*** Opening of Material for this exercise ***

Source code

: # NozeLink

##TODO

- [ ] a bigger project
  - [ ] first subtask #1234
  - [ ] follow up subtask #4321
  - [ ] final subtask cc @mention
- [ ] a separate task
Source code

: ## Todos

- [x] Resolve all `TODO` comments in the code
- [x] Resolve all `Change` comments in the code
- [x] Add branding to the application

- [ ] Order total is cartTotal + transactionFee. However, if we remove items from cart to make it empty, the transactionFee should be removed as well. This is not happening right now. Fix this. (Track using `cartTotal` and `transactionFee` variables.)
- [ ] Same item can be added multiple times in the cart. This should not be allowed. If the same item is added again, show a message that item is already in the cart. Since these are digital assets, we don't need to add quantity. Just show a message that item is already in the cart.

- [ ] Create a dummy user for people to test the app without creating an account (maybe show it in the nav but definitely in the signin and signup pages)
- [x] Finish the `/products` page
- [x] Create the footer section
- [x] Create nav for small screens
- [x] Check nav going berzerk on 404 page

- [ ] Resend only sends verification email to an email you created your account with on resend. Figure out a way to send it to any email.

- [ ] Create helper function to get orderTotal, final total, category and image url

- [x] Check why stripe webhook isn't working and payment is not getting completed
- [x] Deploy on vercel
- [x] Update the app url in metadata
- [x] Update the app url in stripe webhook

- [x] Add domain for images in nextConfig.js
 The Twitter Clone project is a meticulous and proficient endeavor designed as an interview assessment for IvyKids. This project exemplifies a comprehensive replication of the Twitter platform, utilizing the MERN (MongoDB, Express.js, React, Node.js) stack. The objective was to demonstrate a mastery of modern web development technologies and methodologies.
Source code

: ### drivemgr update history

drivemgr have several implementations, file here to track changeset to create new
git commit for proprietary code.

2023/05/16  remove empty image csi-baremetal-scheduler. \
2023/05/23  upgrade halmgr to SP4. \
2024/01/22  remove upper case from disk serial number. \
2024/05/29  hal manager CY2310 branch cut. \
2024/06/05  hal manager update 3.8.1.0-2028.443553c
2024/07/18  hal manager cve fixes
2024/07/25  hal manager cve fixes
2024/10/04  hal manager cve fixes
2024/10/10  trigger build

*** Close of Material for this exercise ***

* _Required action_: Give the material as a Markdown table with the columns No. and Text, putting each line in its own row, numbered in order. Leave out blank lines.

* _Written answer_:
| No. | Text |
|---|---|
| 1 | Source code |
| 2 | : # NozeLink |
| 3 | ##TODO |
| 4 | - [ ] a bigger project |
| 5 |   - [ ] first subtask #1234 |
| 6 |   - [ ] follow up subtask #4321 |
| 7 |   - [ ] final subtask cc @mention |
| 8 | - [ ] a separate task |
| 9 | Source code |
| 10 | : ## Todos |
| 11 | - [x] Resolve all `TODO` comments in the code |
| 12 | - [x] Resolve all `Change` comments in the code |
| 13 | - [x] Add branding to the application |
| 14 | - [ ] Order total is cartTotal + transactionFee. However, if we remove items from cart to make it empty, the transactionFee should be removed as well. This is not happening right now. Fix this. (Track using `cartTotal` and `transactionFee` variables.) |
| 15 | - [ ] Same item can be added multiple times in the cart. This should not be allowed. If the same item is added again, show a message that item is already in the cart. Since these are digital assets, we don't need to add quantity. Just show a message that item is already in the cart. |
| 16 | - [ ] Create a dummy user for people to test the app without creating an account (maybe show it in the nav but definitely in the signin and signup pages) |
| 17 | - [x] Finish the `/products` page |
| 18 | - [x] Create the footer section |
| 19 | - [x] Create nav for small screens |
| 20 | - [x] Check nav going berzerk on 404 page |
| 21 | - [ ] Resend only sends verification email to an email you created your account with on resend. Figure out a way to send it to any email. |
| 22 | - [ ] Create helper function to get orderTotal, final total, category and image url |
| 23 | - [x] Check why stripe webhook isn't working and payment is not getting completed |
| 24 | - [x] Deploy on vercel |
| 25 | - [x] Update the app url in metadata |
| 26 | - [x] Update the app url in stripe webhook |
| 27 | - [x] Add domain for images in nextConfig.js |
| 28 |  The Twitter Clone project is a meticulous and proficient endeavor designed as an interview assessment for IvyKids. This project exemplifies a comprehensive replication of the Twitter platform, utilizing the MERN (MongoDB, Express.js, React, Node.js) stack. The objective was to demonstrate a mastery of modern web development technologies and methodologies. |
| 29 | Source code |
| 30 | : ### drivemgr update history |
| 31 | drivemgr have several implementations, file here to track changeset to create new |
| 32 | git commit for proprietary code. |
| 33 | 2023/05/16  remove empty image csi-baremetal-scheduler. \ |
| 34 | 2023/05/23  upgrade halmgr to SP4. \ |
| 35 | 2024/01/22  remove upper case from disk serial number. \ |
| 36 | 2024/05/29  hal manager CY2310 branch cut. \ |
| 37 | 2024/06/05  hal manager update 3.8.1.0-2028.443553c |
| 38 | 2024/07/18  hal manager cve fixes |
| 39 | 2024/07/25  hal manager cve fixes |
| 40 | 2024/10/04  hal manager cve fixes |
| 41 | 2024/10/10  trigger build |